Julie Portier, Le quotidien de l’art n°781 
Digital Haptique 2015


Laura Gozlan a participé au Salon de Montrouge en 2012. Ces dernières années, on a pu être aspiré dans la faille temporelle et goûter au vertige sensoriel que ménagent ses sculptures et ses installations dans plusieurs centres d’art comme Micro-Onde (Vélizy-Villacoublay), La Panacée (Montpellier) ou la Maison Populaire (Montreuil). Son exposition personnelle Indeterminate Chymistry, jusqu’au 30 avril à In Extenso (Clermont-Ferrand), est un portail (de style archéo-futuriste) ouvrant sur les profondeurs palpables de l’image cinématographique.

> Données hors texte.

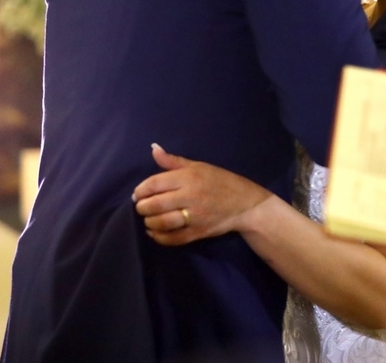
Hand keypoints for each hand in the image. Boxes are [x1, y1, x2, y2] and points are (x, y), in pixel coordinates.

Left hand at [132, 144, 271, 245]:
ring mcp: (194, 216)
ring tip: (149, 218)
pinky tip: (154, 231)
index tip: (139, 194)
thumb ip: (173, 161)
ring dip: (149, 222)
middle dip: (142, 207)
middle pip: (154, 204)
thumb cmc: (221, 181)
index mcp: (189, 177)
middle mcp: (190, 196)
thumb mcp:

Depuis qu’elle s’est convertie à la technique du found footage (utilisée par le lettriste Isidore Isou pour son scandaleux Traité de bave et d’éternité (1951)), Laura Gozlan passe des nuits sur YouTube à la recherche de perles de gialli italiens, chefs- d’œuvre de série B, et de films scientifiques (et c’est ainsi qu’elle poursuit la tradition du cinéma expérimental). L’intérêt conjugué de Laura Gozlan pour l’imagerie documentaire datée de la guerre froide, celles de l’époque New Age ou pour les alchimistes du XVIIe siècle comme Robert Boyle, auquel l’installation The Sceptical Chymist (2013) hante un autel crypto-masochiste, n’est pas l’expression d’un goût pour la part ésotérique du kitsch. Ces différentes époques, dont l’assemblage de matériaux et le montage vidéo opèrent chez elle le syncrétisme, ont en commun la division des croyances et la concomitance des pratiques aspirant au progrès scientifique et à l’occultisme, soit deux pôles complémentaires de l’imaginaire ici en fusion. Ainsi s’est-elle penchée sur les expériences communautaires inspirées des sociétés archaïques contemporaines, de la conquête de l’espace et de l’exploration des zones inconnues du cerveau (comme le programme secret de la CIA MK-Ultra visant la manipulation de sujets par injection de substances psychotropes). Le pacte entre le réel et la science-fiction est officialisé par les documents factices de la rencontre entre deux figures tutélaires de l’univers de l’artiste (Translation par les modèles, 2012) : Philip K. Dick et le physicien Stephen Hawking. Prêt à l’emploi pour une fiction dystopique, ce dernier est le personnage central du film Farewell Settler (2013) mixant des plans de cinéma avec des images authentiques du savant paralysé adressant à l’humanité, par l’intermédiaire d’un synthétiseur vocal, l’injonction de quitter la Terre ou d’assister à son extinction.
Ici, l’incision de l’image et sa projection diffractée ne sont pas l’allégorie d’un geste critique envers les utopies qu’elles véhiculent (le postmodernisme est loin derrière). Mais, dans son époque - assistant à l’hyperconsommation d’images vintages numérisées et à une réminiscence des fantasmes animistes -, Laura Gozlan met à l’épreuve le pouvoir des images archaïques dont, férue de théorie du cinéma, elle connaît parfaitement la grammaire. Elles sont le matériau plastique de films sans narration, fictions abstraites, séquences d’ambiances étranges, déjà vécues, mais capables d’un vertige renouvelé.
Comme le suggère le titre de l’installation Remote viewing (2014), les dispositifs de projection de Laura Gozlan semblent créer les conditions pour cette altération de l’état de conscience recherchée via les drogues ou subie sous le joug d’une manipulation neuronale - vecteur d’émancipation ou moyen de contrôle, comme si la rêverie et la paranoïa ne faisaient qu’un -, ou encore cet état hypnotique dans lequel advient l’épiphanie selon les mots du Buñuel à propos du cinématographe. L’entaille dans le film va puiser dans le documentaire et la fiction confondus ces affects contradictoires qui seraient symptomatiques de l’humanité avançant vers son avenir, une promesse doublée d’angoisse comme celle qui retient les astrophysiciens devant leurs écrans dans A Thousand Miles Bellow (2014), tandis que les actrices italiennes font jaillir un érotisme mystérieux. Et cette entaille pénètre la matérialité de l’image projetée, diffractée, reflétée et matérialisée dans l’installation Through the Silver Globe (2015) à In Extenso, offrant une expérience haptique du digital.